You know what? Screw it. I’m going to say Halloween: The Pirate’s Curse is the “best” game I played this year. Why the hell not? I’m not saying it’s objectively a better game than Sonic the Hedgehog or Mega Man 4 and I wouldn’t expect anyone else to rank it that way, but it’s the game I most enjoyed playing and I’ll definitely play The Pirate’s Curse again before I go back to Golden Axe, you know? I’ve made my peace with having terrible taste in basically everything, and I’m comfortable with this decision.

Favourite Article

I am almost entirely incapable of deciding whether any article I’ve written is any good, but a few do stand out as being particularly fun to write. The NES version of Predator was enjoyable thanks to the overall strangeness of the product, with a very pink Schwarzenegger and the shocking appearance of Big Mode. Also starring Arnie was The Terminator for the Megadrive, and it was nice to finally put a childhood ghost to rest by finishing that one. Going through all the monsters found in Quake was a real pleasure, and I always love writing about the beautiful game so the article about football game covers was another highlight, even if it did mean I ended up thinking about Peter Beardsley’s face.



My absolute favourite piece of the year was the Ephemera article about Bloodborne. I love playing Bloodborne, I love writing about Bloodborne, I love texting anyone I know who owns a PS4 whenever Bloodborne is on sale. It’s on sale on the PS Store right now, buy it if you haven’t already.

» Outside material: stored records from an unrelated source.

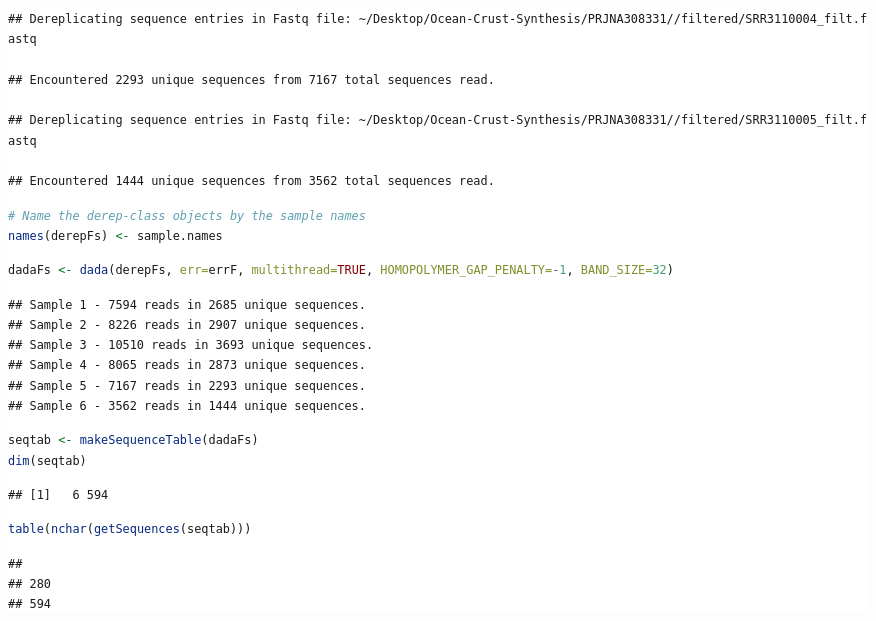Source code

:     ## Dereplicating sequence entries in Fastq file: ~/Desktop/Ocean-Crust-Synthesis/PRJNA308331//filtered/SRR3110004_filt.fastq

    ## Encountered 2293 unique sequences from 7167 total sequences read.

    ## Dereplicating sequence entries in Fastq file: ~/Desktop/Ocean-Crust-Synthesis/PRJNA308331//filtered/SRR3110005_filt.fastq

    ## Encountered 1444 unique sequences from 3562 total sequences read.

``` r
# Name the derep-class objects by the sample names
names(derepFs) <- sample.names
```

``` r
dadaFs <- dada(derepFs, err=errF, multithread=TRUE, HOMOPOLYMER_GAP_PENALTY=-1, BAND_SIZE=32)
```

    ## Sample 1 - 7594 reads in 2685 unique sequences.
    ## Sample 2 - 8226 reads in 2907 unique sequences.
    ## Sample 3 - 10510 reads in 3693 unique sequences.
    ## Sample 4 - 8065 reads in 2873 unique sequences.
    ## Sample 5 - 7167 reads in 2293 unique sequences.
    ## Sample 6 - 3562 reads in 1444 unique sequences.

``` r
seqtab <- makeSequenceTable(dadaFs)
dim(seqtab)
```

    ## [1]   6 594

``` r
table(nchar(getSequences(seqtab)))
```

    ## 
    ## 280 
    ## 594

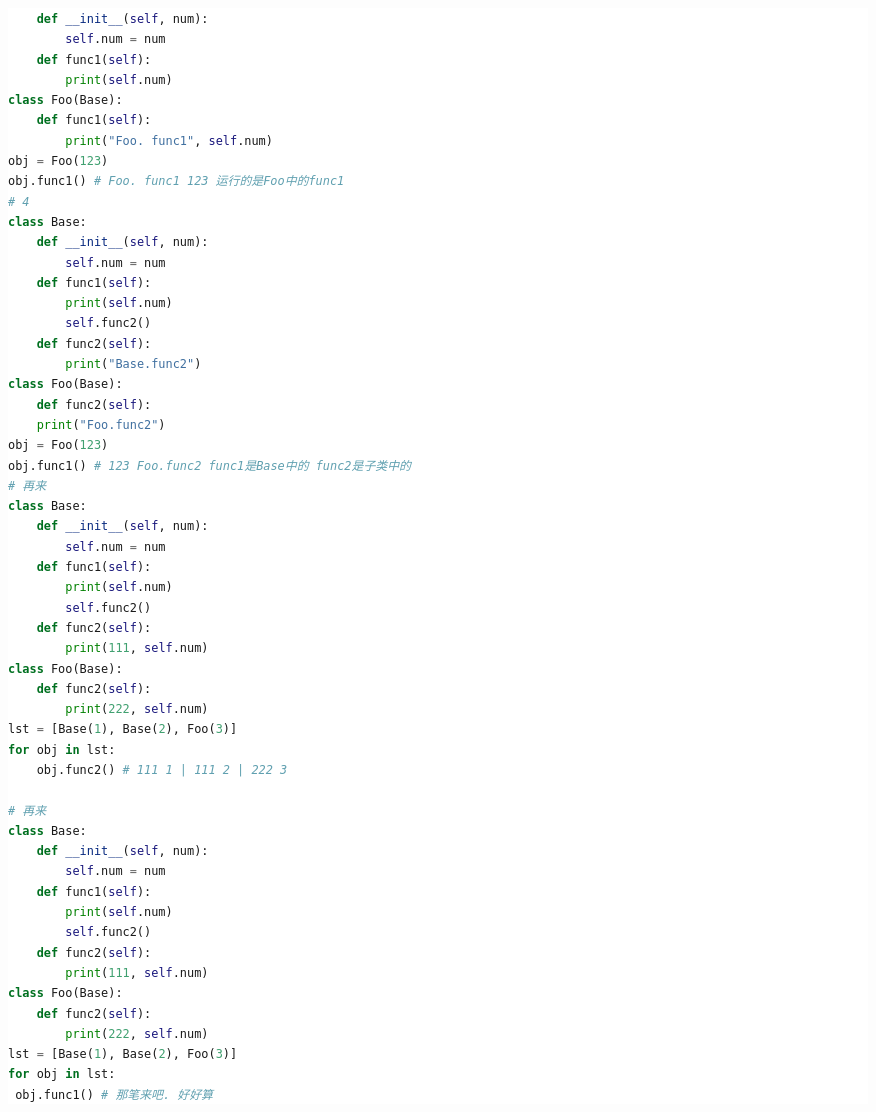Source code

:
 ```python
    def __init__(self, num):
        self.num = num
    def func1(self):
        print(self.num)
class Foo(Base):
    def func1(self):
        print("Foo. func1", self.num)
obj = Foo(123)
obj.func1() # Foo. func1 123 运⾏的是Foo中的func1     
# 4
class Base:
    def __init__(self, num):
        self.num = num
    def func1(self):
        print(self.num)
        self.func2()
    def func2(self):
        print("Base.func2")
class Foo(Base):
    def func2(self):
    print("Foo.func2")
obj = Foo(123)
obj.func1() # 123 Foo.func2 func1是Base中的 func2是⼦类中的 
# 再来
class Base:
    def __init__(self, num):
        self.num = num
    def func1(self):
        print(self.num)
        self.func2()
    def func2(self):
        print(111, self.num)
class Foo(Base):
    def func2(self):
        print(222, self.num)
lst = [Base(1), Base(2), Foo(3)]
for obj in lst:
    obj.func2() # 111 1 | 111 2 | 222 3

# 再来
class Base:
    def __init__(self, num):
        self.num = num
    def func1(self):
        print(self.num)
        self.func2()
    def func2(self):
        print(111, self.num)
class Foo(Base):
    def func2(self):
        print(222, self.num)
lst = [Base(1), Base(2), Foo(3)]
for obj in lst:
 obj.func1() # 那笔来吧. 好好算
```
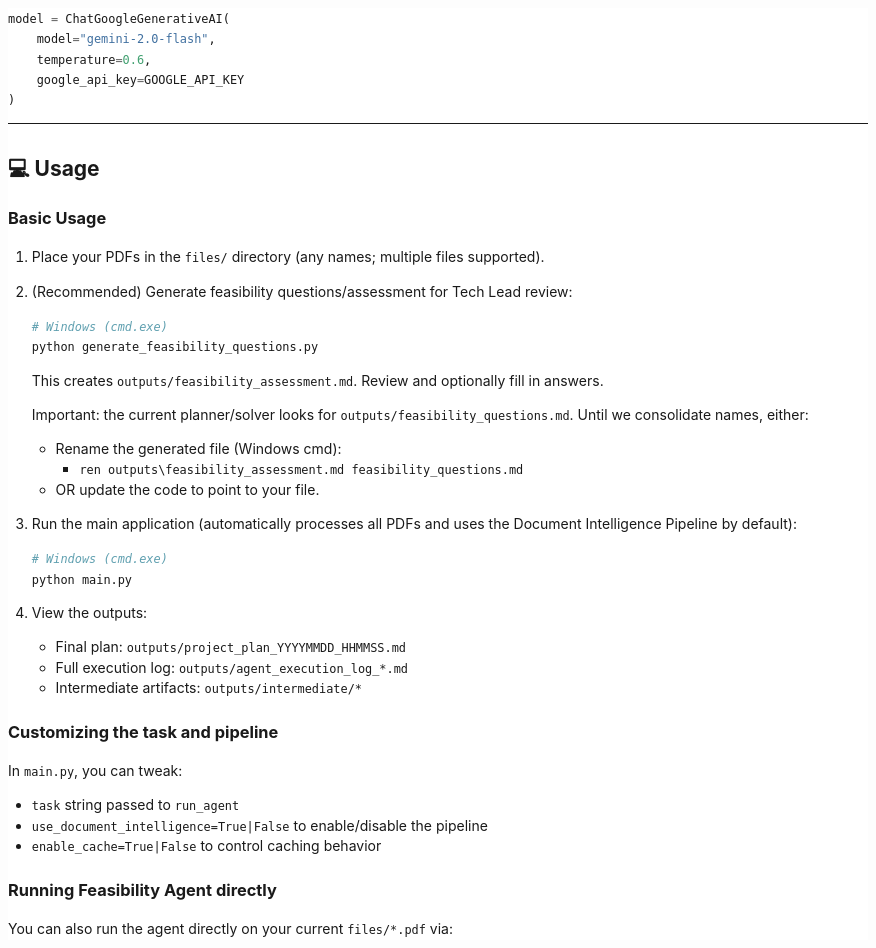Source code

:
 ```python
model = ChatGoogleGenerativeAI(
    model="gemini-2.0-flash",
    temperature=0.6,
    google_api_key=GOOGLE_API_KEY
)
```

---

## 💻 Usage

### Basic Usage

1. Place your PDFs in the `files/` directory (any names; multiple files supported).

2. (Recommended) Generate feasibility questions/assessment for Tech Lead review:

   ```bash
   # Windows (cmd.exe)
   python generate_feasibility_questions.py
   ```

   This creates `outputs/feasibility_assessment.md`. Review and optionally fill in answers.

   Important: the current planner/solver looks for `outputs/feasibility_questions.md`. Until we consolidate names, either:

   - Rename the generated file (Windows cmd):
     - `ren outputs\feasibility_assessment.md feasibility_questions.md`
   - OR update the code to point to your file.

3. Run the main application (automatically processes all PDFs and uses the Document Intelligence Pipeline by default):

   ```bash
   # Windows (cmd.exe)
   python main.py
   ```

4. View the outputs:
   - Final plan: `outputs/project_plan_YYYYMMDD_HHMMSS.md`
   - Full execution log: `outputs/agent_execution_log_*.md`
   - Intermediate artifacts: `outputs/intermediate/*`

### Customizing the task and pipeline

In `main.py`, you can tweak:

- `task` string passed to `run_agent`
- `use_document_intelligence=True|False` to enable/disable the pipeline
- `enable_cache=True|False` to control caching behavior

### Running Feasibility Agent directly

You can also run the agent directly on your current `files/*.pdf` via:

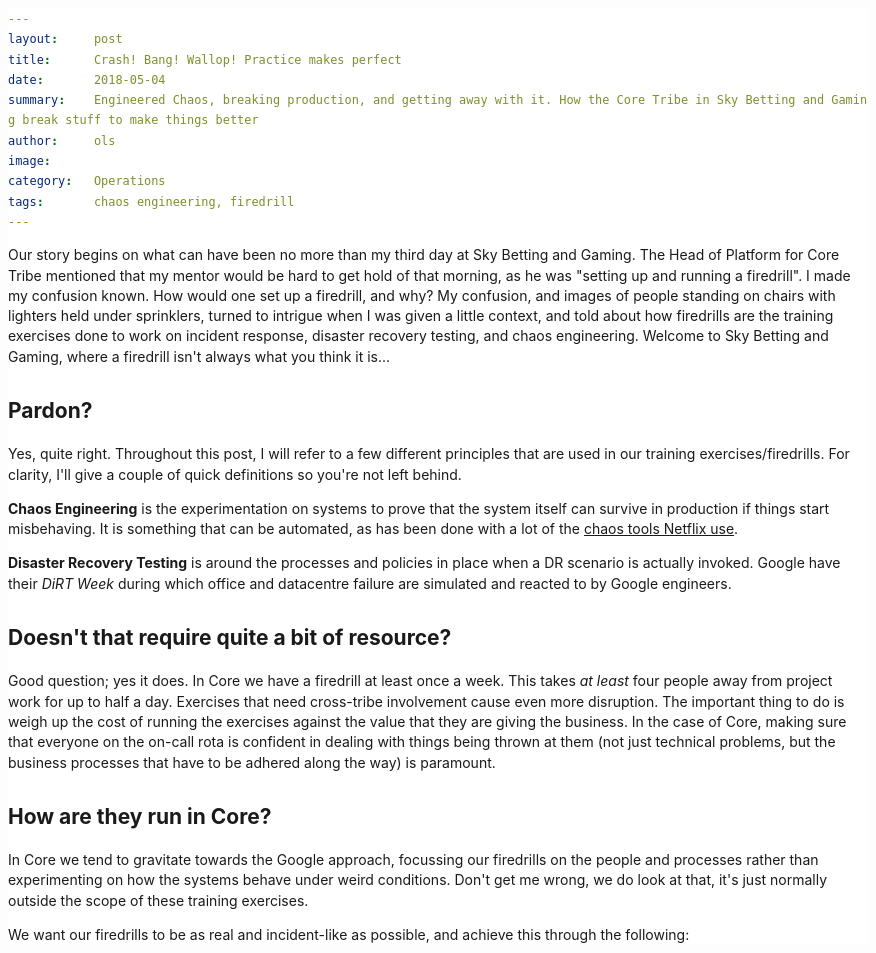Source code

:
 ```yaml
---
layout:     post
title:      Crash! Bang! Wallop! Practice makes perfect
date:       2018-05-04
summary:    Engineered Chaos, breaking production, and getting away with it. How the Core Tribe in Sky Betting and Gaming break stuff to make things better
author:     ols
image:
category:   Operations
tags:       chaos engineering, firedrill
---
```


Our story begins on what can have been no more than my third day at Sky Betting and Gaming. The Head of Platform for Core Tribe mentioned that my mentor would be hard to get hold of that morning, as he was "setting up and running a firedrill". I made my confusion known. How would one set up a firedrill, and why? My confusion, and images of people standing on chairs with lighters held under sprinklers, turned to intrigue when I was given a little context, and told about how firedrills are the training exercises done to work on incident response, disaster recovery testing, and chaos engineering. Welcome to Sky Betting and Gaming, where a firedrill isn't always what you think it is...

## Pardon?

Yes, quite right. Throughout this post, I will refer to a few different principles that are used in our training exercises/firedrills. For clarity, I'll give a couple of quick definitions so you're not left behind.

**Chaos Engineering** is the experimentation on systems to prove that the system itself can survive in production if things start misbehaving. It is something that can be automated, as has been done with a lot of the [chaos tools Netflix use](https://medium.com/netflix-techblog/tagged/chaos-monkey).

**Disaster Recovery Testing** is around the processes and policies in place when a DR scenario is actually invoked. Google have their *DiRT Week* during which office and datacentre failure are simulated and reacted to by Google engineers.

## Doesn't that require quite a bit of resource?

Good question; yes it does. In Core we have a firedrill at least once a week. This takes *at least* four people away from project work for up to half a day. Exercises that need cross-tribe involvement cause even more disruption. The important thing to do is weigh up the cost of running the exercises against the value that they are giving the business. In the case of Core, making sure that everyone on the on-call rota is confident in dealing with things being thrown at them (not just technical problems, but the business processes that have to be adhered along the way) is paramount.

## How are they run in Core?
In Core we tend to gravitate towards the Google approach, focussing our firedrills on the people and processes rather than experimenting on how the systems behave under weird conditions. Don't get me wrong, we do look at that, it's just normally outside the scope of these training exercises.

We want our firedrills to be as real and incident-like as possible, and achieve this through the following:
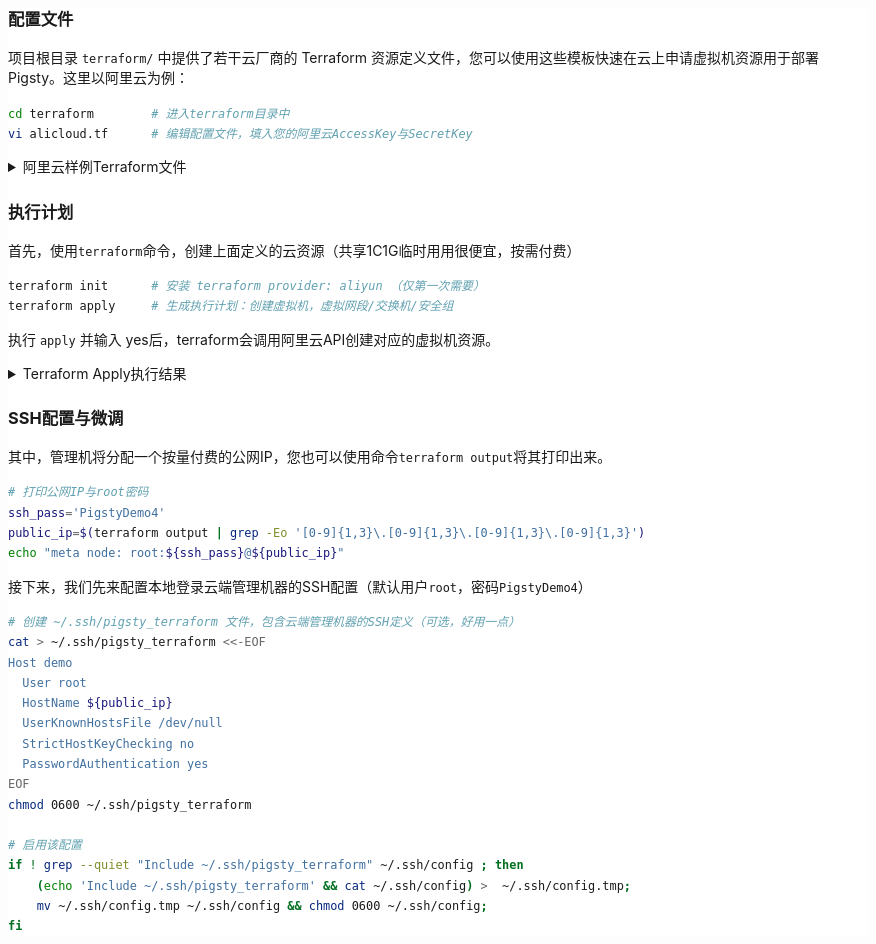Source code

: ### 配置文件

项目根目录 `terraform/` 中提供了若干云厂商的 Terraform 资源定义文件，您可以使用这些模板快速在云上申请虚拟机资源用于部署Pigsty。这里以阿里云为例：

```bash
cd terraform        # 进入terraform目录中
vi alicloud.tf      # 编辑配置文件，填入您的阿里云AccessKey与SecretKey
```


<details><summary>阿里云样例Terraform文件</summary></details>



### 执行计划

首先，使用`terraform`命令，创建上面定义的云资源（共享1C1G临时用用很便宜，按需付费）

```bash
terraform init      # 安装 terraform provider: aliyun （仅第一次需要）
terraform apply     # 生成执行计划：创建虚拟机，虚拟网段/交换机/安全组
```

执行 `apply` 并输入 yes后，terraform会调用阿里云API创建对应的虚拟机资源。




<details><summary>Terraform Apply执行结果</summary></details>



### SSH配置与微调

其中，管理机将分配一个按量付费的公网IP，您也可以使用命令`terraform output`将其打印出来。

```bash
# 打印公网IP与root密码
ssh_pass='PigstyDemo4'
public_ip=$(terraform output | grep -Eo '[0-9]{1,3}\.[0-9]{1,3}\.[0-9]{1,3}\.[0-9]{1,3}')
echo "meta node: root:${ssh_pass}@${public_ip}"
```

接下来，我们先来配置本地登录云端管理机器的SSH配置（默认用户`root`，密码`PigstyDemo4`）

```bash
# 创建 ~/.ssh/pigsty_terraform 文件，包含云端管理机器的SSH定义（可选，好用一点）
cat > ~/.ssh/pigsty_terraform <<-EOF
Host demo
  User root
  HostName ${public_ip}
  UserKnownHostsFile /dev/null
  StrictHostKeyChecking no
  PasswordAuthentication yes
EOF
chmod 0600 ~/.ssh/pigsty_terraform 

# 启用该配置
if ! grep --quiet "Include ~/.ssh/pigsty_terraform" ~/.ssh/config ; then
    (echo 'Include ~/.ssh/pigsty_terraform' && cat ~/.ssh/config) >  ~/.ssh/config.tmp;
    mv ~/.ssh/config.tmp ~/.ssh/config && chmod 0600 ~/.ssh/config;
fi
```
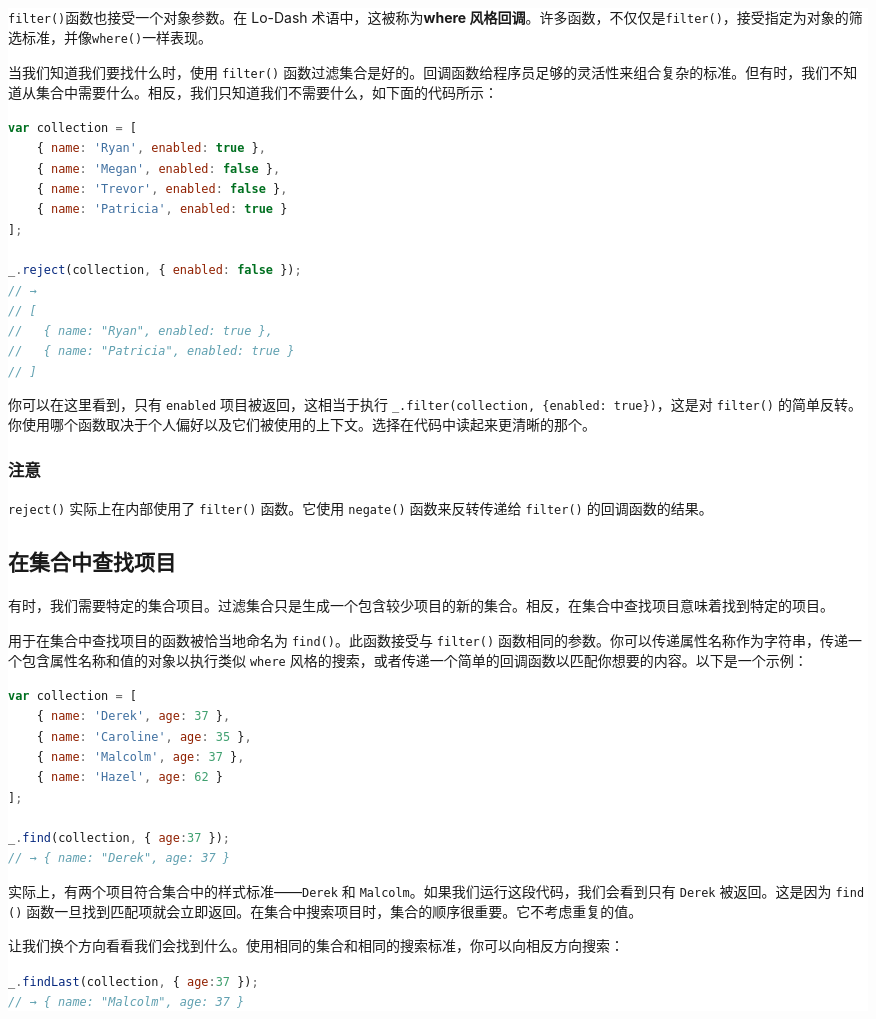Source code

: `filter()`函数也接受一个对象参数。在 Lo-Dash 术语中，这被称为**where 风格回调**。许多函数，不仅仅是`filter()`，接受指定为对象的筛选标准，并像`where()`一样表现。

当我们知道我们要找什么时，使用 `filter()` 函数过滤集合是好的。回调函数给程序员足够的灵活性来组合复杂的标准。但有时，我们不知道从集合中需要什么。相反，我们只知道我们不需要什么，如下面的代码所示：

```js
var collection = [
    { name: 'Ryan', enabled: true },
    { name: 'Megan', enabled: false },
    { name: 'Trevor', enabled: false },
    { name: 'Patricia', enabled: true }
];

_.reject(collection, { enabled: false });
// →
// [
//   { name: "Ryan", enabled: true },
//   { name: "Patricia", enabled: true }
// ]
```

你可以在这里看到，只有 `enabled` 项目被返回，这相当于执行 `_.filter(collection, {enabled: true})`，这是对 `filter()` 的简单反转。你使用哪个函数取决于个人偏好以及它们被使用的上下文。选择在代码中读起来更清晰的那个。

### 注意

`reject()` 实际上在内部使用了 `filter()` 函数。它使用 `negate()` 函数来反转传递给 `filter()` 的回调函数的结果。

## 在集合中查找项目

有时，我们需要特定的集合项目。过滤集合只是生成一个包含较少项目的新的集合。相反，在集合中查找项目意味着找到特定的项目。

用于在集合中查找项目的函数被恰当地命名为 `find()`。此函数接受与 `filter()` 函数相同的参数。你可以传递属性名称作为字符串，传递一个包含属性名称和值的对象以执行类似 `where` 风格的搜索，或者传递一个简单的回调函数以匹配你想要的内容。以下是一个示例：

```js
var collection = [ 
    { name: 'Derek', age: 37 },
    { name: 'Caroline', age: 35 },
    { name: 'Malcolm', age: 37 },
    { name: 'Hazel', age: 62 } 
];

_.find(collection, { age:37 });
// → { name: "Derek", age: 37 }
```

实际上，有两个项目符合集合中的样式标准——`Derek` 和 `Malcolm`。如果我们运行这段代码，我们会看到只有 `Derek` 被返回。这是因为 `find()` 函数一旦找到匹配项就会立即返回。在集合中搜索项目时，集合的顺序很重要。它不考虑重复的值。

让我们换个方向看看我们会找到什么。使用相同的集合和相同的搜索标准，你可以向相反方向搜索：

```js
_.findLast(collection, { age:37 });
// → { name: "Malcolm", age: 37 }
```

And so concludes 2017 here at VGJunk. I’ll be back in the new year. Will I play some god-awful Game Boy Color games? Yes, I will. Will I play any good Game Boy Color games? I suppose it’s possible, although unlikely. Will I be upset when I reach October 2018 and realise I’ve run out of Halloween: Trick or Treat games to cover? My friends, I shall weep the most bitter of tears. Anyway, I hope you’ve enjoyed this year’s articles, and many thanks to anyone who has read them, commented and shared the articles around the internet. I’ve got my fingers crossed for 2018.